Activity: Write the next few paragraphs of the column below on the Democrats and the Iraq war, starting after its final sentence.

Text section:

Monday, January 8, 2007
Many more sons will die while the Democrats do nothing to stop the war
They have failed to take on the principal reason they were elected and, tragically, the US public is unlikely to force them to
Gary Younge
Monday January 8, 2007
The Guardian
"........In an attempt to intervene between the supine and the stubborn, the Iraq Study Group last month offered Bush a stern rebuke - but also a way out. This week it will receive his response as he plans to rebuff popular opinion, political opposition and establishment advice and call for a "surge" of between 20,000 and 40,000 troops in Iraq to "stabilise" the situation. The word surge, like every other premise for this war, is misleading. It suggests a brief increase when, in fact, his advisers have told him the extra troops would have to be there for at least 18 months.
"Clearly, this is not a move to shift public opinion," explains Gelpi. "The only thing that Bush can do to turn around public opinion is turn around the situation on the ground. It's a gamble. It's his last chance. This is about his legacy." As such, it poses a clear challenge to the Democratic Congress's legitimacy and to America's democratic political culture.

Entries supplied:
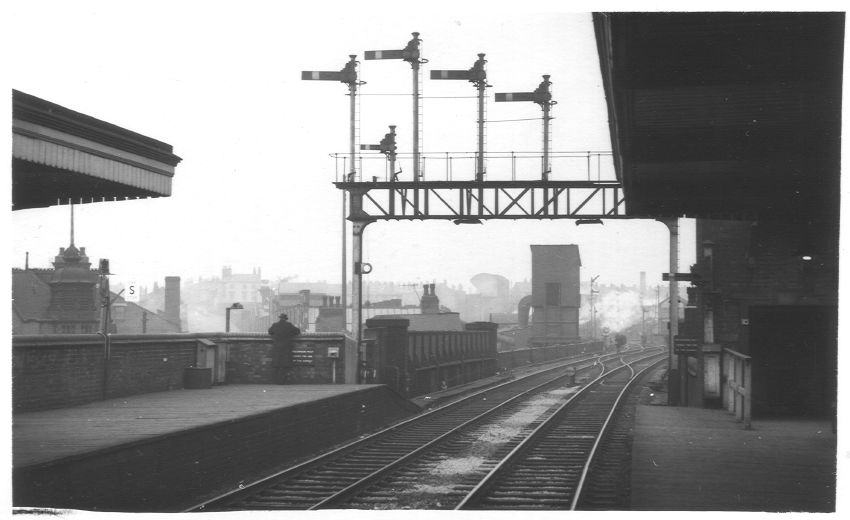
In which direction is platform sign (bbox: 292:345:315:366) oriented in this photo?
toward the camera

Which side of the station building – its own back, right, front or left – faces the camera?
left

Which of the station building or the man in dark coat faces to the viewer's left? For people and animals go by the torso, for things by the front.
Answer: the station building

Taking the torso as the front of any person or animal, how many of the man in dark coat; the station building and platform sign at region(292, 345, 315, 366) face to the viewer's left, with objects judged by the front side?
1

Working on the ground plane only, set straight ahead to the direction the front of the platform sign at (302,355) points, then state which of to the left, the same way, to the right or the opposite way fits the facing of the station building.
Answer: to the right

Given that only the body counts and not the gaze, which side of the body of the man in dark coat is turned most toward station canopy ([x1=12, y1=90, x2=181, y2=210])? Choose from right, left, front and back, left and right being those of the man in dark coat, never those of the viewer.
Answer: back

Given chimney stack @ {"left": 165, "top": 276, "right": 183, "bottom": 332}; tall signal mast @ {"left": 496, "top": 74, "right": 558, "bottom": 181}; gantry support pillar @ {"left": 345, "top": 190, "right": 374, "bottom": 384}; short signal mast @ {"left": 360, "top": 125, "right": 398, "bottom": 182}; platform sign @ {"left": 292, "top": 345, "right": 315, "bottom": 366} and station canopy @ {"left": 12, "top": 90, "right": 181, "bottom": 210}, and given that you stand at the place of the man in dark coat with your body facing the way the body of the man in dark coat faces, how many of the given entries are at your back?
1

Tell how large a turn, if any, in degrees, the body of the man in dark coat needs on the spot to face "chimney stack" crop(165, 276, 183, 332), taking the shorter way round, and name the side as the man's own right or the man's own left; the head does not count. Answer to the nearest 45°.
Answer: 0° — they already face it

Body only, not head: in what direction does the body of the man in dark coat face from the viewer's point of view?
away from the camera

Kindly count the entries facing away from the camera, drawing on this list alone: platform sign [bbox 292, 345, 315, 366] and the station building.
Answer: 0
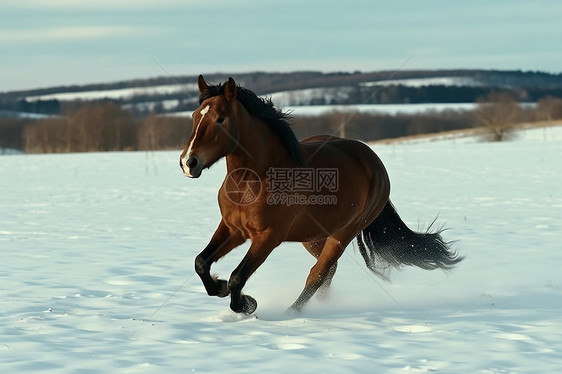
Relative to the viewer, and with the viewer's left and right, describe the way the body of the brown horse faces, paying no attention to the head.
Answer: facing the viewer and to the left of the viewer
==
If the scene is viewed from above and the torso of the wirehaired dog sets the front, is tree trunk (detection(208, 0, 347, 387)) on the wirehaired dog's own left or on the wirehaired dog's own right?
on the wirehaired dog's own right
==
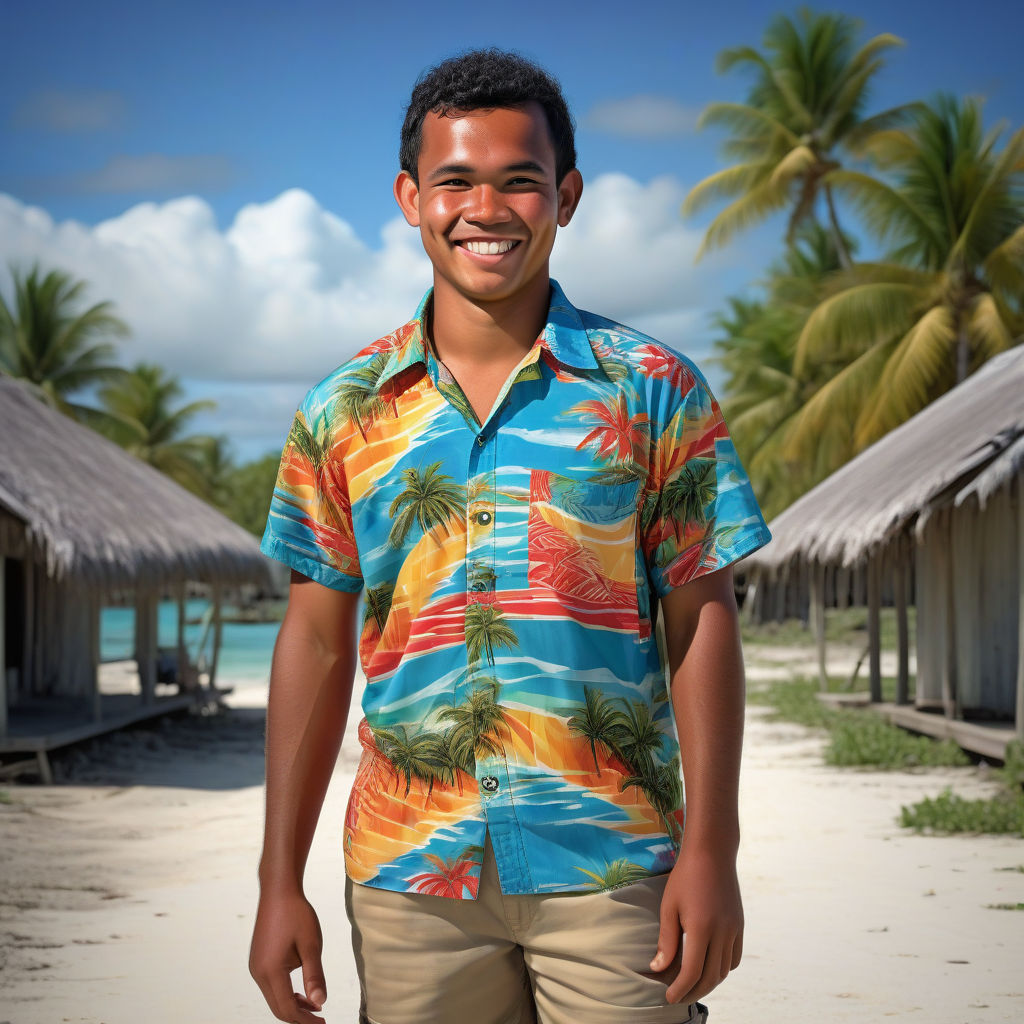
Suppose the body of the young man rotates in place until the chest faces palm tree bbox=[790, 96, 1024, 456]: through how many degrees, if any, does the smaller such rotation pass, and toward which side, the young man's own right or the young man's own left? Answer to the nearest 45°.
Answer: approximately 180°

Written reply:
For if the Democratic Congress is unwilling to use any means at its disposal to fulfil its democratic mandate, then it will be left to the public to make their displeasure known. It is two years and tens of thousands of lives, some of them American, before the next presidential election. The American people clearly don't want this. A CBS poll last month showed that 18% wanted to see an increase in troop levels compared with 59% who want them either decreased or withdrawn completely. The question is: what are they going to do about it?
The tragic answer is probably nothing. For while opposition to the occupation is clearly broad, its depth is more difficult to fathom. "It's rare when people seriously publicly engage," says Leslie Cagan, the national coordinator of the largest anti-war organisation, United for Peace and Justice. "They watch it on TV, they read about it in the newspapers. They get angry, but that doesn't necessarily mean they engage. So it's difficult to know the depth of feeling."
We have been here before. Sensing the unpopularity of the war in Vietnam, Nixon stood for the presidency in 1968 claiming he had a secret plan to end the conflict. It was so secret the Vietnamese hadn't even heard of it. There was no doubt that feelings ran deep then, but it would be another seven years before American troops withdrew. "How do you ask a man to be the last man to die for a mistake?" a young John Kerry asked the Senate foreign relations committee in 1971. We have long known it was a mistake. Sadly, the last person to die for it is still a long way off. "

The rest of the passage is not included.